START PROVIDED DATA

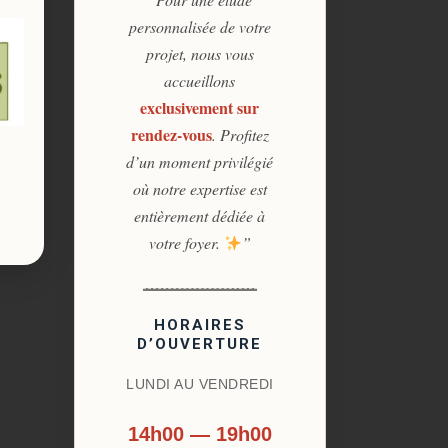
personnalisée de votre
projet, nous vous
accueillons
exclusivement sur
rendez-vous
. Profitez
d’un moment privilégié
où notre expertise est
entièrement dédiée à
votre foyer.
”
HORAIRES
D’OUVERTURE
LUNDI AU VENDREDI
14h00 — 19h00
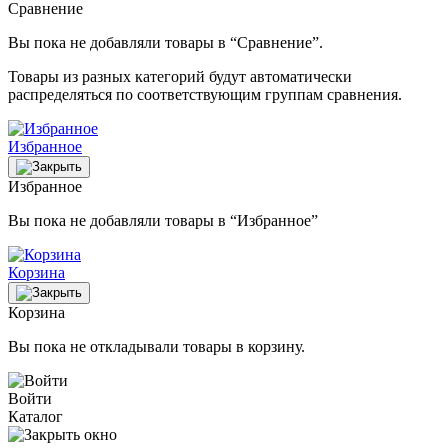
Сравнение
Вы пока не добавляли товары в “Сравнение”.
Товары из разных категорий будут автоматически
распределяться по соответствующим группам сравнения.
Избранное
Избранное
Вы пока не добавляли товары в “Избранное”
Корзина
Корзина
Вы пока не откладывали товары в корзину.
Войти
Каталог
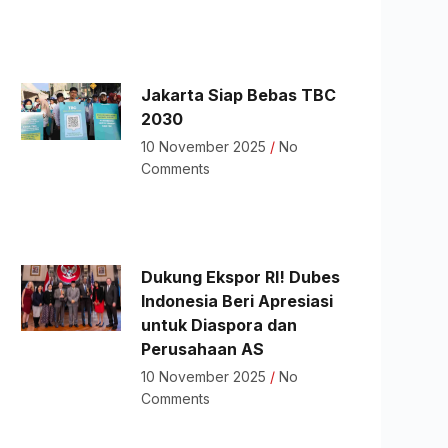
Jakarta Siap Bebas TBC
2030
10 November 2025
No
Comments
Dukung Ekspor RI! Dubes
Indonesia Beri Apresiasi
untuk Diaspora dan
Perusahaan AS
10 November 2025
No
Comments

END PROVIDED DATA
START PROVIDED DATA

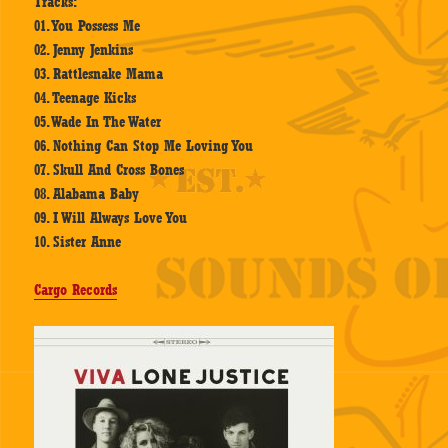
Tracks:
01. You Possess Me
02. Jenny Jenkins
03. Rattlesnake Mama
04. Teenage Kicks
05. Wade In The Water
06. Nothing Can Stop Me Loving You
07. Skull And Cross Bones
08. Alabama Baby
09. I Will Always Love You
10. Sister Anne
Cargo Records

END PROVIDED DATA

REQUIRED ACTION »
Taking the records above, retype every line from the one with "07. Skull And Cross Bones" down to the one with "Cargo Records", exactly and with nothing else.

RESPONSE »
07. Skull And Cross Bones
08. Alabama Baby
09. I Will Always Love You
10. Sister Anne
Cargo Records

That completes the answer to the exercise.